• New 24/7 DUI monitoring program requires local agency funding

    By: Natasha Chen


    KENT, Wash. - A 24/7 monitoring program for repeat drunk drivers has been hailed as a success in other states, but the five agencies chosen to pilot the program in Washington have to find the funds to get it started.

    The state legislature had intended the pilot program to begin Jan. 1, 2014, where second-time DUI offenders would be held in jail until they could be seen by a judge.  That judge could then order an interlock device on their cars or order them to participate in the 24/7 monitoring program.

    The program requires participants to report to a site twice a day for a breath test, or wear an electronic device, such as an ankle bracelet that measures alcohol coming from their sweat.

    “In the past, you had to be convicted for the crime before you were imposed with those sanctions. Now, if you’re arrested, you can go into the 24/7 program,” said Bruce Bjork, the program manager.

    If participants fail a breath test, they could be escorted to jail.

    The state of Washington has set aside less than $1 million to cover operating and coordinating costs at the state level, but the five pilot areas of Chelan County, Spokane County, Thurston County, city of Kent and city of Centralia will need to find their own resources for implementation.

    Part of the state money may go toward software to record the data.  That software may cost more than $100,000.

    Kent police Chief Ken Thomas said, “It would be nice if the money was there upfront. In this case, it’s not. We’re going to do the best we can to try to make the program work.”

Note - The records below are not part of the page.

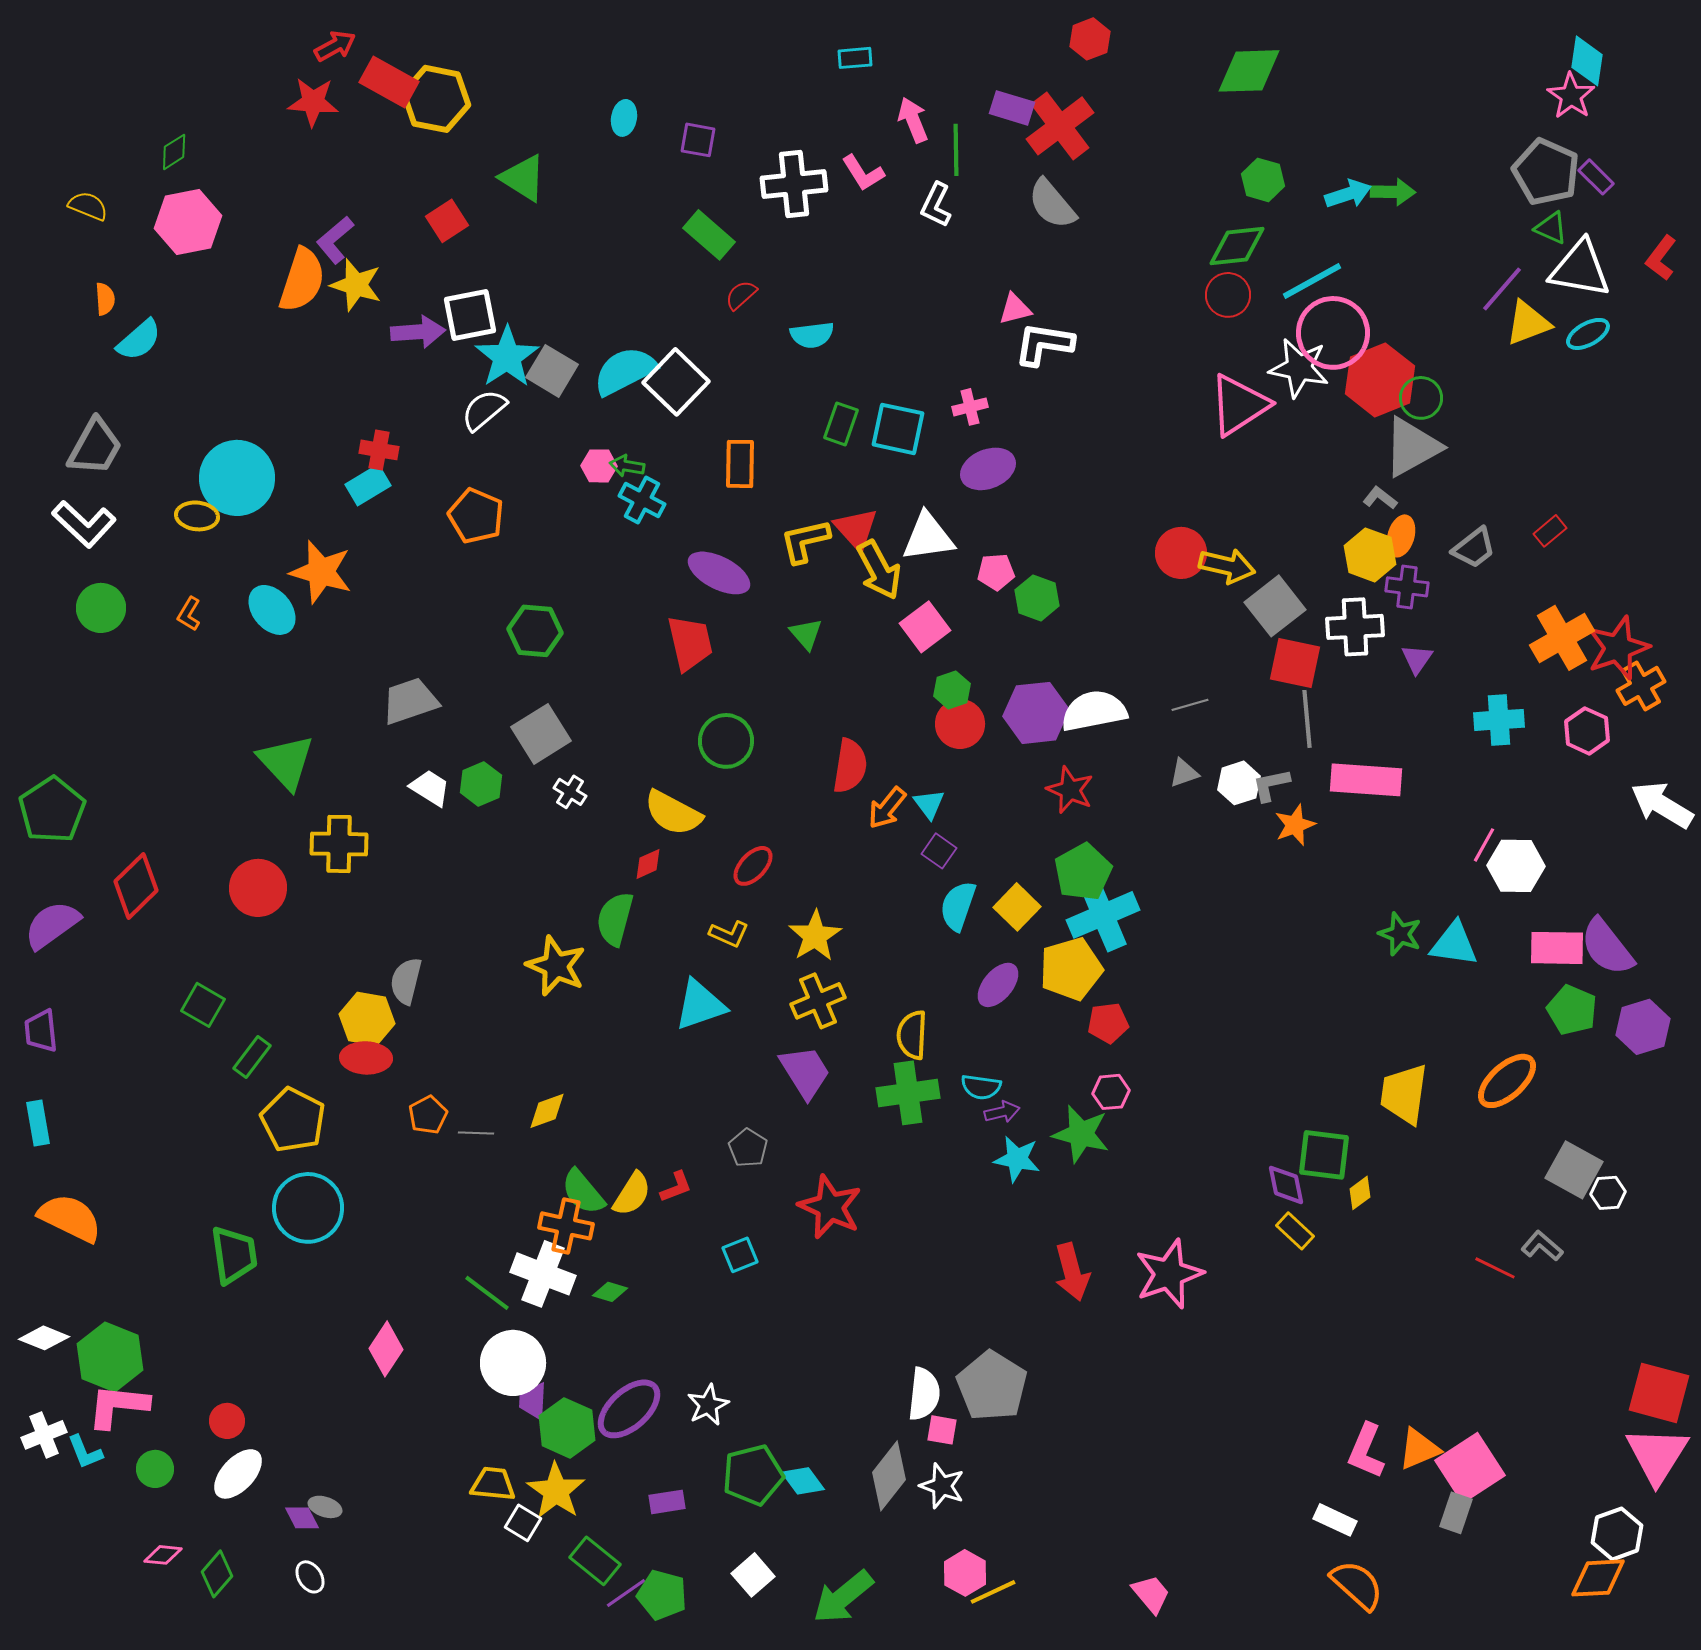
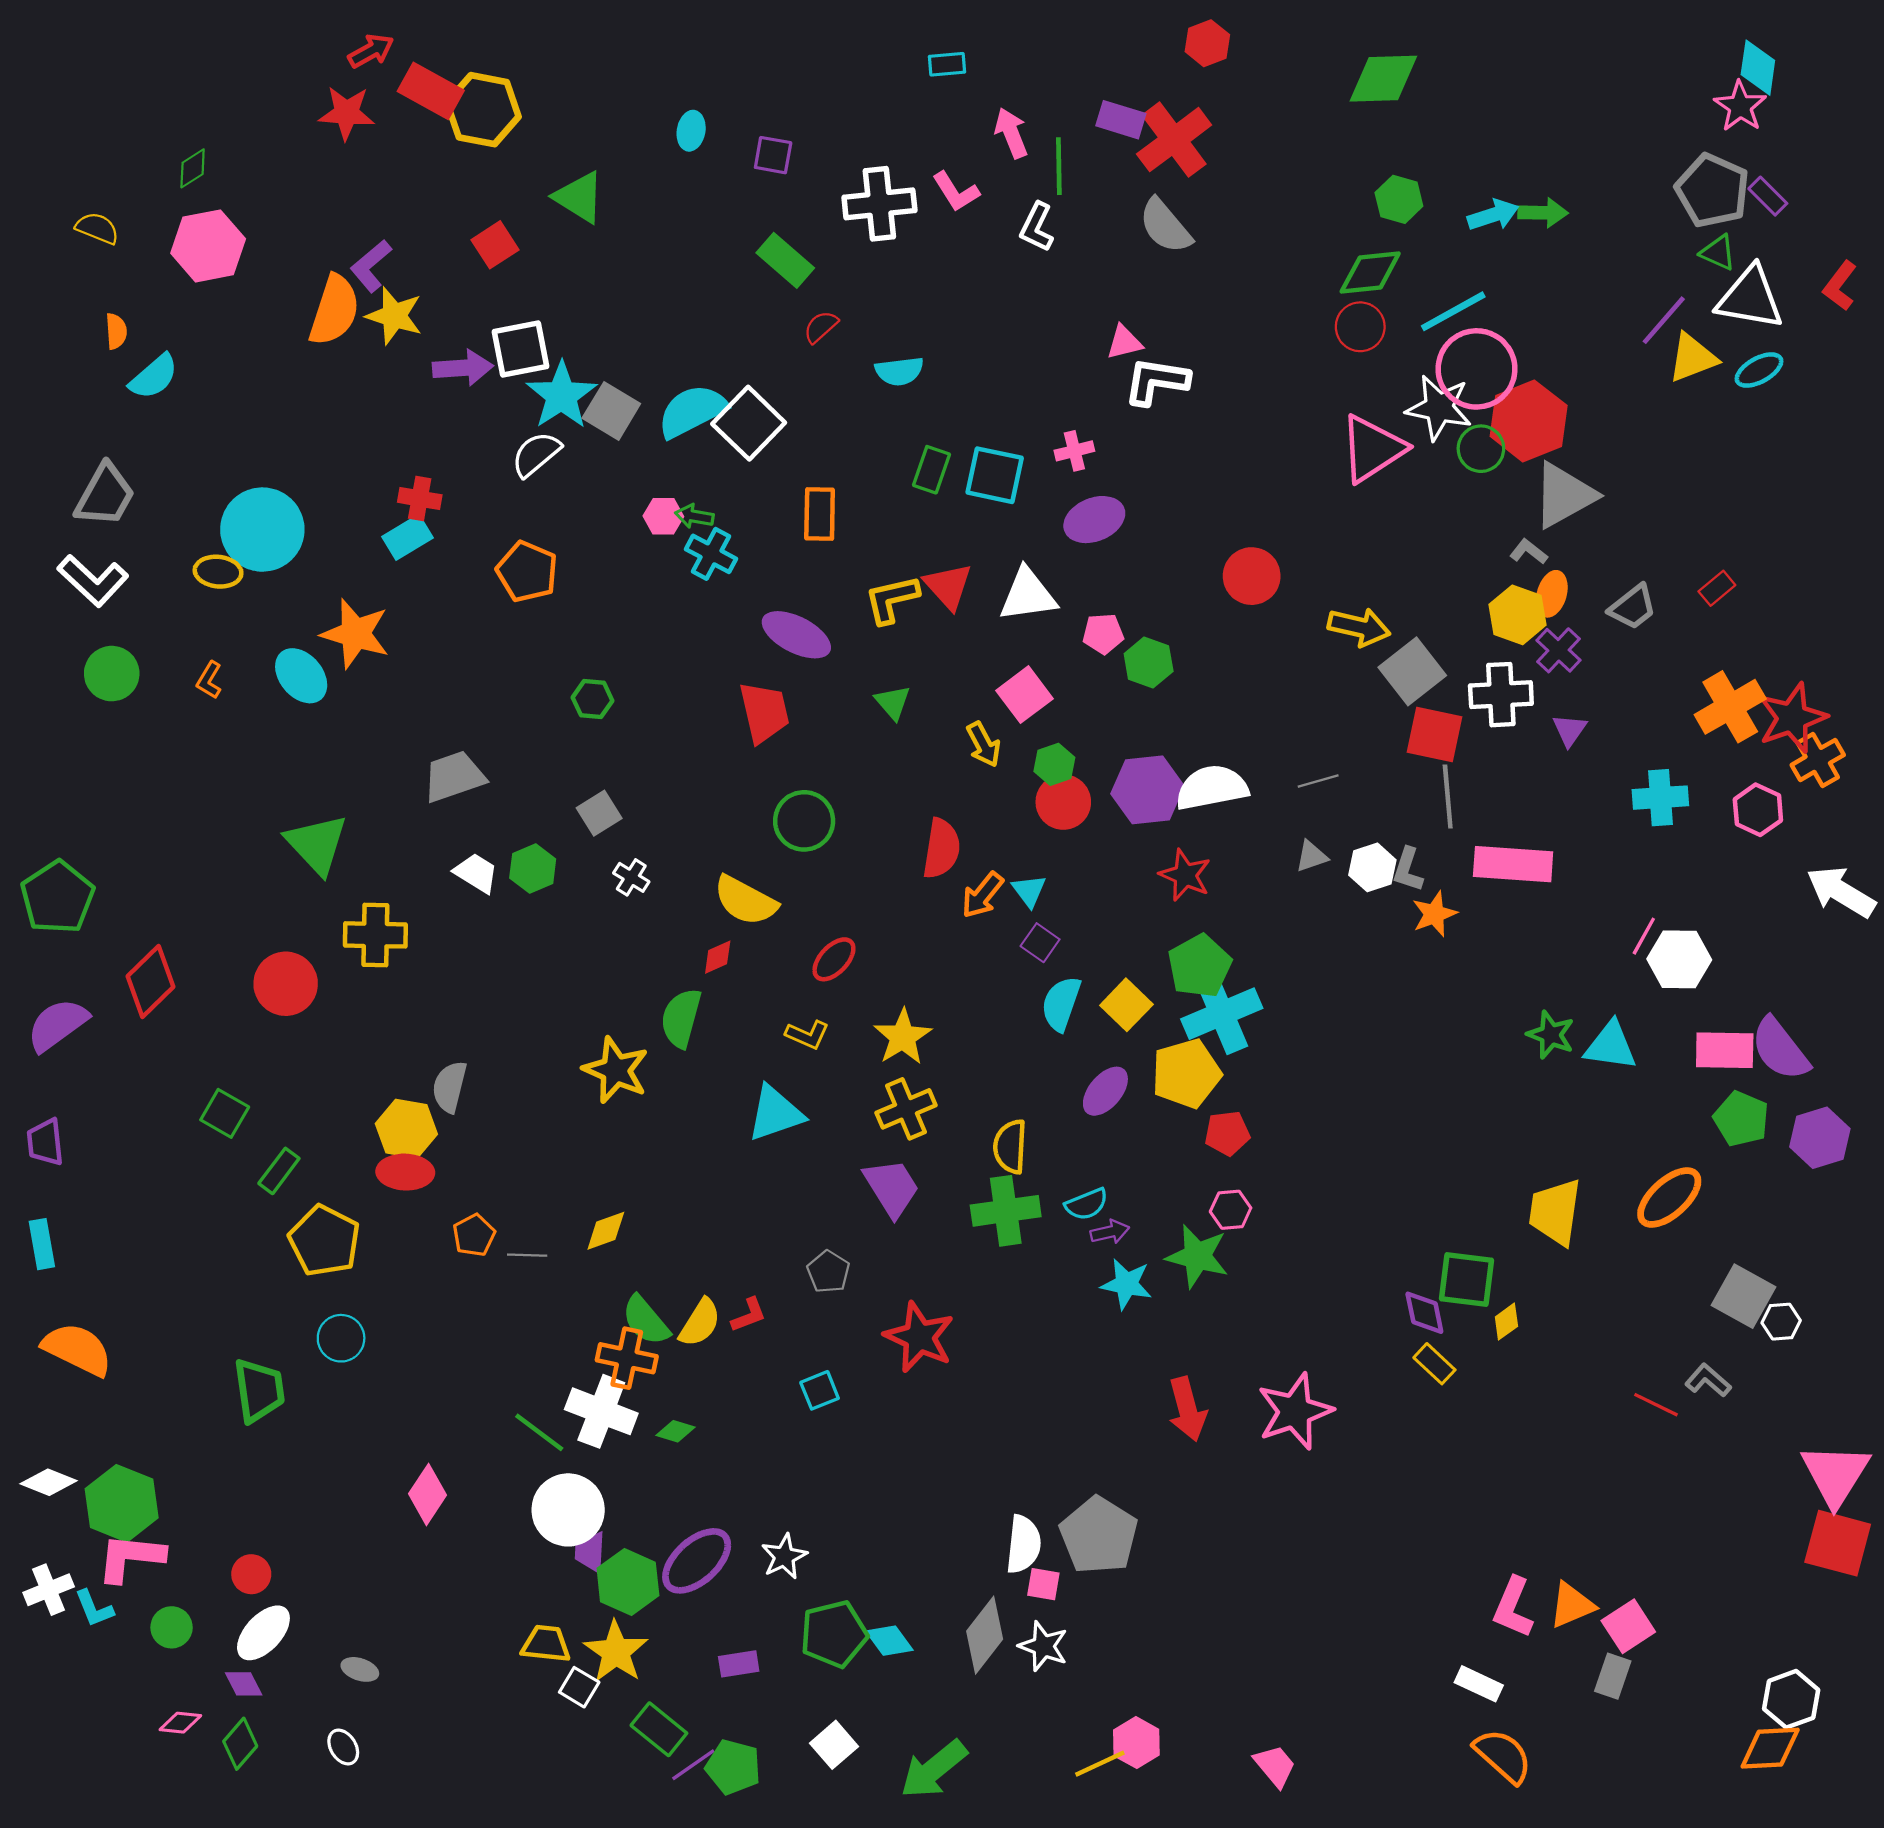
green circle: (1421, 398) -> (1481, 449), moved
red circle: (1181, 553) -> (1252, 576), moved
yellow arrow: (879, 570) -> (984, 744), moved, size x0.7
purple cross: (1407, 587) -> (1558, 650), turned 36
green hexagon: (535, 631) -> (592, 699), size x0.7
gray square: (541, 734) -> (599, 813), size x0.7
gray L-shape: (1271, 785) -> (1408, 870), turned -60
cyan semicircle: (981, 1087) -> (1087, 1204), turned -30
cyan circle: (308, 1208) -> (341, 1338), size x0.6
pink triangle: (1657, 1455) -> (1835, 1474), moved
pink square: (1470, 1468) -> (1628, 1626), size x0.7
purple diamond: (302, 1518) -> (244, 1684), moved
pink hexagon: (965, 1573) -> (1136, 1743), moved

    Thomas said their department is already coordinating with judges, prosecutors, public defenders and jail administrators to make this program work.

    Still, because of the lack of software and other logistical details, the program may not get started right away on Wednesday.

    Some judges and public defenders are concerned that there may be legal challenges to holding someone in custody for failing a breath test, even before the person is convicted.

    But the overall success of the program in South Dakota, North Dakota and Montana has given great encouragement to those hoping to stop repeat offenders in Washington.

    Thomas said that Kent is already aggressively participating in programs and measures to curb drunk driving, and that they volunteered to be part of the pilot.

    Bjork said that he received input from many cities and counties hoping to participate. The state hopes to have all counties and cities implement the program by 2017.